If you wonder about the usage and estimated costs of your Azure Kubernetes (AKS) service log analytics or the cost for monitoring data retained and data collected seem to be extremely high this blog post will help investigate the cost drivers and help identify the source.
Looking at the usage and estimate the LogManagement category seems to be the biggest cost driver with 80% data retention
Drilling into the
LogManagement category, we can see that AzureDiagnostics is the biggest driver.
Usage | where TimeGenerated > startofday(ago(31d))| where IsBillable == true | where TimeGenerated > startofday(ago(31d)) | where IsBillable == true | summarize BillableDataGB = sum(Quantity) / 1000. by bin(TimeGenerated, 1d), DataType | render barchart
Using the follow Kusto query we can see that AzureDiagnostics has more then 15GB of BillableDataGB vs 2GB for Perf Data.
Usage | where TimeGenerated > startofday(ago(31d)) | where IsBillable == true | summarize BillableDataGB = sum(Quantity) by Solution, DataType | sort by BillableDataGB desc
Looking into the ResourceProvider we can see that CONTAINERSERVICE is the main contributor to the logs using
AzureDiagnostics | summarize AggregatedValue = count() by ResourceProvider, ResourceId
MICROSOFT.KEYVAULT: 8,122 MICROSOFT.CONTAINERSERVICE: 1,894,579
Identify Diagnostic Category
Inside the AzureDiagnostics logs we can investigate the log_s using
AzureDiagnostics | extend logs = parse_json(log_s) | project logs.apiVersion, logs
The logs contain the apiVersion audit.k8s.io/v1. Looking into the configured diagnostics settings of the resource group we can investigate which category is selected.
Identify K8S Namespace
Based on the logs we can create a PieChart that prints the data used per namespace in order to investigate what kind of logs are driving the biggest amount of data generated. (Thanks @Vishwanath for the query)
Based on the chart we can see that a lot of data is generated in the stderr and stdout of the namespaces.
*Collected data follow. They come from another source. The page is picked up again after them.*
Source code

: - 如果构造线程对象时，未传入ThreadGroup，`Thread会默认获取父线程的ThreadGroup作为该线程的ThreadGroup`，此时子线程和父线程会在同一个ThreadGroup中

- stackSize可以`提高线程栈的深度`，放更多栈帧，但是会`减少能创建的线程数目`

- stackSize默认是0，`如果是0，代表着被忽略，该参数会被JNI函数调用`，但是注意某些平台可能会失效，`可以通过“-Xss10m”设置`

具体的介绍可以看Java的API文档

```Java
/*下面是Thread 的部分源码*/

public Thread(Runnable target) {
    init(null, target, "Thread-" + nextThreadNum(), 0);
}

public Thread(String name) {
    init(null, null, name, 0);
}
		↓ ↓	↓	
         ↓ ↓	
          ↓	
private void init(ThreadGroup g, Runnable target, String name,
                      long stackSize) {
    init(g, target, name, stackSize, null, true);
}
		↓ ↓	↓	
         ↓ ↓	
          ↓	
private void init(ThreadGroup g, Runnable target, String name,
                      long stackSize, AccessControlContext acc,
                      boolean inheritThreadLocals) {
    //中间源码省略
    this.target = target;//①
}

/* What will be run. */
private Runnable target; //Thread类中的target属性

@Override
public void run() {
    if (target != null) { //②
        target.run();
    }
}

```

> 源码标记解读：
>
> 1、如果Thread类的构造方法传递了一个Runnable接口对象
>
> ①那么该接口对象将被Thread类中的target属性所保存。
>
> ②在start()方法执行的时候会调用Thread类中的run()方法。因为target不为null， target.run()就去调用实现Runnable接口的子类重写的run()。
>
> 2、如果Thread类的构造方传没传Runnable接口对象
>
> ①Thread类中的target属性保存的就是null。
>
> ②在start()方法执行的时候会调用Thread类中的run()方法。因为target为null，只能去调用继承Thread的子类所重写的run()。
Now we can look into the application in the particular namespace to determine what kind of logs are being generated.
A quick fix is to turn of the diagnostics settings of the Kubernetes Service, disabling the diagnostics will not generate any further data. The data already generated will continue to be charged based on data retention.
We can tweak the applications log level or fix any error that is generate the stderr logs. A container in a constant crash loop can generate a huge amount of data if not dealt with.
Use Azure Monitors Insights for Containers overview to identify any unhealthy clusters quickly.
You can follow Controlling ingestion to reduce cost for official guidance.